Request:
How many lines of these entries hold the string "KiCad"? Reply with the number alone.

The data:
__________________________________________________
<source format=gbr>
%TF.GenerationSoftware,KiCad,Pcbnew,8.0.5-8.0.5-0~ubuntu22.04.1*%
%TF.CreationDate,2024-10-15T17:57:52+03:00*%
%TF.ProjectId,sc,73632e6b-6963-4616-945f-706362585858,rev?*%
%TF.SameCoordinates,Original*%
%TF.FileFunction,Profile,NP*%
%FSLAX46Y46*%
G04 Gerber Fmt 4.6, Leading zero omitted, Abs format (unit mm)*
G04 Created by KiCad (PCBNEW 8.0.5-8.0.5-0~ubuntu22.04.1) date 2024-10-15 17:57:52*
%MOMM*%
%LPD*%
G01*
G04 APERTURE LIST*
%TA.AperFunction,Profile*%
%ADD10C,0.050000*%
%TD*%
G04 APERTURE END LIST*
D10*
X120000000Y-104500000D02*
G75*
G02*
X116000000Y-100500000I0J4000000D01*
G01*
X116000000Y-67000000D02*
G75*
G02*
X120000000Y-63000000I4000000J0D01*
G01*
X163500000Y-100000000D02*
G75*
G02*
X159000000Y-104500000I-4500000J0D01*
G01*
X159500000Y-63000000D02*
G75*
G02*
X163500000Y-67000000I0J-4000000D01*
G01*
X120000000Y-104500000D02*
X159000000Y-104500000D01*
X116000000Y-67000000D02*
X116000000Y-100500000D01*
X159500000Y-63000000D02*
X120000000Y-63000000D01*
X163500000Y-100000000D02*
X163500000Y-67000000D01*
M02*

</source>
__________________________________________________
Problem solution:
2